→ **TEXT SEGMENT**
I too did not get it

Instead of counting the number of arrays of length $$$m$$$ which have $$$a$$$ as a sub-sequence.
We will count the number of arrays which DO NOT have $$$a$$$ as their sub-sequence (read the last paragraph before the "Note" to understand why this cannot be done to find the answer more directly) and subtract that from the total number of arrays (of length $$$m$$$).
There are a total of $$$k^m$$$ arrays of length $$$m$$$ (since each element can be anything from $$$[1,k]$$$).

To find the number of sequences which don't have $$$a$$$ as their subsequence.
We can go ahead and count the number of arrays $$$b$$$ which have prefix of $$$a$$$ till length $$$i$$$ (and sum up for all $$$i$$$ in $$$0$$$ to $$$n-1$$$).
To do this we shall choose $$$i$$$ spots out of $$$m$$$ for placing first $$$i$$$ elements of $$$a$$$.
To help with understanding, say the $$$i$$$ spots are $$$p_1$$$, $$$p_2$$$$$$...$$$$$$p_i$$$ (in increasing order).
Till I reach $$$p_1$$$, I will not place any element equal to $$$a_1$$$, leaving only $$$k-1$$$ choices for each spot. Once on $$$p_1$$$, I will assign it the value $$$a_1$$$ in $$$1$$$ way. then proceed to not assign $$$a_2$$$ to any element till I reach $$$p_2$$$ (in $$$k-1$$$ ways per spot) and so on.
The number of ways to choose are $$${m}\choose{i}$$$ and the ways to assign values for all such selections ($$$m-i$$$ in total) are $$$(k-1)^{m-i}$$$
we are to find:-

$$$k^m - \sum_{i=0}^{n-1}\binom{m}{i}.(k-1)^{m-i}$$$

One can use inverse modulo ideas and the fact that $$$\binom{n}{r} = \frac{n-r+1}{r}.\binom{n}{r-1}$$$

#include<bits/stdc++.h>
#define endl '\n'
using namespace std;
const long long mod = (long long) 1e9 + 7;
long long po(long long x, long long y)
{
	long long ans = 1;
	x %= mod;
	while(y>0)
	{
		if(y&1)
		{
			ans = (ans*x) % mod;
		}
		y /= 2;
		x = (x * x)% mod; 
	}
	return ans;
}
int solve()

[Stored records]
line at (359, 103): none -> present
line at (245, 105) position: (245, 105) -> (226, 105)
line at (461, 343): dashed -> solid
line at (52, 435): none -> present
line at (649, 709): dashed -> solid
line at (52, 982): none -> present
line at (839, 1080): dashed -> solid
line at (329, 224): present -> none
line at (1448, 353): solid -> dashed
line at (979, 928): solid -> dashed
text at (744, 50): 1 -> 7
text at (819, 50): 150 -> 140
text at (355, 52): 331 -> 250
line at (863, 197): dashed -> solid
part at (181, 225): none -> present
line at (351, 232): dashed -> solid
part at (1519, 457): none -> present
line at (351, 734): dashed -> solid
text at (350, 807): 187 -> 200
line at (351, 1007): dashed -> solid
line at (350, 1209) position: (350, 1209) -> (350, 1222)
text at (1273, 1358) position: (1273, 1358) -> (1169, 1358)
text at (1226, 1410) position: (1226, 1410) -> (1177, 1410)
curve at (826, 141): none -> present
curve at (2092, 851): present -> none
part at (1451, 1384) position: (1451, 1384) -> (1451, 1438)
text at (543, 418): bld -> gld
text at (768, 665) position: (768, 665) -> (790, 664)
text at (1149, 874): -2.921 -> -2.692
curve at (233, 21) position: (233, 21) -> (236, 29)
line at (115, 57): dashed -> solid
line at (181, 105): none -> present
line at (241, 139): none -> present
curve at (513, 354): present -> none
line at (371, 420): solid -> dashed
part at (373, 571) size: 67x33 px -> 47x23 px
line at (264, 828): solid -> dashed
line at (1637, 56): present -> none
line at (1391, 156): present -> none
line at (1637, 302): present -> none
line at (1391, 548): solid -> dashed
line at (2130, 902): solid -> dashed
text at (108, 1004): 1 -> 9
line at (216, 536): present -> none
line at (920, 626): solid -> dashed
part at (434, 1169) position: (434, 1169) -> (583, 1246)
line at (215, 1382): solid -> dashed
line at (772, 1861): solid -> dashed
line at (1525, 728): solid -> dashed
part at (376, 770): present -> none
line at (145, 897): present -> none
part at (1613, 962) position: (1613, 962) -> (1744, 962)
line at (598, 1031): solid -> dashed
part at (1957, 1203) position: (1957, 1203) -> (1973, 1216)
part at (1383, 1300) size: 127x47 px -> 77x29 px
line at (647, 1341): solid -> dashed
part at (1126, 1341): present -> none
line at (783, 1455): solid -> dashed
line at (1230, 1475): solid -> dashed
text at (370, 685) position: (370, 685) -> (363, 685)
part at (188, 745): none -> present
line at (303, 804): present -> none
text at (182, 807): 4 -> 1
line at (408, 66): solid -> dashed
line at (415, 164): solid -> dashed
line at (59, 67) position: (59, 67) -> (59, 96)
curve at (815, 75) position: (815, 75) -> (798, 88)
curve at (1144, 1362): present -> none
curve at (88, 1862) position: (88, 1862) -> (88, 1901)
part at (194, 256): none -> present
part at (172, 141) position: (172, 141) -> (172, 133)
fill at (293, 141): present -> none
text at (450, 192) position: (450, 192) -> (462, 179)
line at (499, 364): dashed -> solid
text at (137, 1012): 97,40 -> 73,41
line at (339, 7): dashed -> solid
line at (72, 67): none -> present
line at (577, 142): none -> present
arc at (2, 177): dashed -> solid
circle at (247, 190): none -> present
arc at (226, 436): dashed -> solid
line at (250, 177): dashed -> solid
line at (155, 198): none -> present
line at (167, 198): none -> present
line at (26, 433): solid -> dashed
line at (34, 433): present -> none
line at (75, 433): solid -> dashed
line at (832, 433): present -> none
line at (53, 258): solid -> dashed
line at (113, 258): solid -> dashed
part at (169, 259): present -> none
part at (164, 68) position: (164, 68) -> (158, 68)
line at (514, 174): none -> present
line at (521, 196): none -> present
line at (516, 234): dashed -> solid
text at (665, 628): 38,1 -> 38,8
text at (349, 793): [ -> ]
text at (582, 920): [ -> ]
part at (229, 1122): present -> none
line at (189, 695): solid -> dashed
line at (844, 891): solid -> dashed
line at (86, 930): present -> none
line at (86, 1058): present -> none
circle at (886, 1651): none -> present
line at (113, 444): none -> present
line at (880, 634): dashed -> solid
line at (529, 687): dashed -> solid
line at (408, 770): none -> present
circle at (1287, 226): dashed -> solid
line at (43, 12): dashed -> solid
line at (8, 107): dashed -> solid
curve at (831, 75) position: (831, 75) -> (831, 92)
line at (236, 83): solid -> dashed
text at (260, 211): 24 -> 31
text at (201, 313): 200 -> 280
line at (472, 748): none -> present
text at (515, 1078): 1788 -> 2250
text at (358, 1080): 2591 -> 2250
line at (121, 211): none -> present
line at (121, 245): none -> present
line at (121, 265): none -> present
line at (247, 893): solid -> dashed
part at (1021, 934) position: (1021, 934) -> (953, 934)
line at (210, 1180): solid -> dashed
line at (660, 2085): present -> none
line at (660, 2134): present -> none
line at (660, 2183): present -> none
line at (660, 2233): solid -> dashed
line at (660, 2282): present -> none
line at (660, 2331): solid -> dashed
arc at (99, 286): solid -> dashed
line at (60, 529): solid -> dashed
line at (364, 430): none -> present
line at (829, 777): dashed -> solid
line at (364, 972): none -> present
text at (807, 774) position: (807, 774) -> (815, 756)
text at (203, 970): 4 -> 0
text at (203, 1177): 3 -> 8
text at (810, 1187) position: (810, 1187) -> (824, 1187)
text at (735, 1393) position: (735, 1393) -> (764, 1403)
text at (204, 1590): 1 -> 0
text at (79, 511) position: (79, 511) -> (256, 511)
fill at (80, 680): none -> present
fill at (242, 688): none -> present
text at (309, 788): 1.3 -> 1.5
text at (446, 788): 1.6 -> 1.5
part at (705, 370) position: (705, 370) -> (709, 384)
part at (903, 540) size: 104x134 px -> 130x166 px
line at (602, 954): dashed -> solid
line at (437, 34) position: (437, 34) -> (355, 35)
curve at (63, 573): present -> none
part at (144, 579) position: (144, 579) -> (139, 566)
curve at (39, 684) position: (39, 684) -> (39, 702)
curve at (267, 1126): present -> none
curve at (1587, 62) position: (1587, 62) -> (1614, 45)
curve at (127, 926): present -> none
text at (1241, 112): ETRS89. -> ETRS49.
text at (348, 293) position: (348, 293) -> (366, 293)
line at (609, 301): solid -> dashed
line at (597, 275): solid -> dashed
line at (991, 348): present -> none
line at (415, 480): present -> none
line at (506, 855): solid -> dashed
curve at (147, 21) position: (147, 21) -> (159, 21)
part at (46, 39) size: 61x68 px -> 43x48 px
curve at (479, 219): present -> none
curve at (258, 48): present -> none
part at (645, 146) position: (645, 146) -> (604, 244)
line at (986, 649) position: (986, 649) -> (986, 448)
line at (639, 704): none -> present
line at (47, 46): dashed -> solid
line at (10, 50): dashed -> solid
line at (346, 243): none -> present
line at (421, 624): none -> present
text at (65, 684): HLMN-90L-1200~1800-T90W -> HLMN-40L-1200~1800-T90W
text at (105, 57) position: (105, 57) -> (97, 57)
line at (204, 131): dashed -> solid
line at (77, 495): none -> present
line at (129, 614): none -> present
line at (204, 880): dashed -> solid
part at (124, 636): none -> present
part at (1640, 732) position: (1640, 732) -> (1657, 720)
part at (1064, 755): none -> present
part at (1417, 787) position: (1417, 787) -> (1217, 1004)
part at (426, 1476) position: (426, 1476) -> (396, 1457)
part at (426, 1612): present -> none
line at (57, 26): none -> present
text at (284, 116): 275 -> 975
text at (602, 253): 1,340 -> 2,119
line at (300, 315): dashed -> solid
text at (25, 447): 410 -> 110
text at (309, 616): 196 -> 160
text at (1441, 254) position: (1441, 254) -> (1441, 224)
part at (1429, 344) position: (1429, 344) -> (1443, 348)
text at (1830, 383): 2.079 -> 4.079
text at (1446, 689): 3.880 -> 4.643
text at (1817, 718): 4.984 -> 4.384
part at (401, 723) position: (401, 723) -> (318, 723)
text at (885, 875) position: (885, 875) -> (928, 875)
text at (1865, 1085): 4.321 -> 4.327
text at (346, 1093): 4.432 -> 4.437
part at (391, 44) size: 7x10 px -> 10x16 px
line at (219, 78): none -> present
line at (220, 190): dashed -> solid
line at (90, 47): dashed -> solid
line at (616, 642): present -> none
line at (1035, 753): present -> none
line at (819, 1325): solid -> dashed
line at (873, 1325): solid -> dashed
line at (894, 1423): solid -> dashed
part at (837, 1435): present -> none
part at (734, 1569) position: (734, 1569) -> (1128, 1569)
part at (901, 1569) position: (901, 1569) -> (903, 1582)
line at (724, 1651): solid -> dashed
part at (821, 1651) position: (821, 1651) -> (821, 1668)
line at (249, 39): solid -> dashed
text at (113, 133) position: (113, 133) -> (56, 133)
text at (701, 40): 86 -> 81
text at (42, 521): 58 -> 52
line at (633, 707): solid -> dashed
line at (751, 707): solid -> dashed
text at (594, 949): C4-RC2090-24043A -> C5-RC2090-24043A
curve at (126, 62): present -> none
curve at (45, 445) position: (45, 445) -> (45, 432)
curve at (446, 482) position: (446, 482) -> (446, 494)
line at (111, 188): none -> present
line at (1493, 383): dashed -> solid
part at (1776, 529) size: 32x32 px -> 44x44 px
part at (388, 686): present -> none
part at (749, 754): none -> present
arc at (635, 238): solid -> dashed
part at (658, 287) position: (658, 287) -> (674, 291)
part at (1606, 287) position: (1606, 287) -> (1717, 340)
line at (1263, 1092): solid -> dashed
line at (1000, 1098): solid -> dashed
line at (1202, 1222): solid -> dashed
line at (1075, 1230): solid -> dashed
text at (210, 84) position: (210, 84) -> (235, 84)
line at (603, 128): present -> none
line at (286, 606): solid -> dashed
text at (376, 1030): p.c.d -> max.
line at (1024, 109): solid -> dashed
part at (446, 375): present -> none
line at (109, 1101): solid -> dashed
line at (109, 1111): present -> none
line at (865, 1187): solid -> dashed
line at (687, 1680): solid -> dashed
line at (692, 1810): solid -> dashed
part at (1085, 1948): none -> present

→ **BRIEF 1**
In the forum post on counting arrays that contain a given subsequence, which code statements use the % operator? List each one.
→ **BRIEF 2**
Pick up the forum post on counting arrays that contain a given subsequence at the point where it stops, and continue it.

→ **RESULT 1**
x %= mod;
ans = (ans*x) % mod;
x = (x * x)% mod;

→ **RESULT 2**
{
	long long n, m, k, bin=1;
	cin>>n>>m>>k;
	long long ans = po(k, m);
	long long arr[n];
	for(int i=0; i<n; i++)
	{
		cin>>arr[i];
	}
	for(int i=0; i<n; i++)
	{
		long long sub = (bin*po(k-1, m-i))%mod;
		ans -= sub; ans = (ans+mod)%mod;
		bin *= (m-i); bin %= mod;
		bin *= po(i+1, mod-2); bin %= mod;		
	}	
	cout<<ans<<endl;
	return 0;
}
int main()
{
	ios::sync_with_stdio(false);
	cin.tie(0);
	int t;
	cin>>t;
	while(t--)
	{	
		solve();
	}
	return 0;		
}

Why not directly do it? (the note before the "Note")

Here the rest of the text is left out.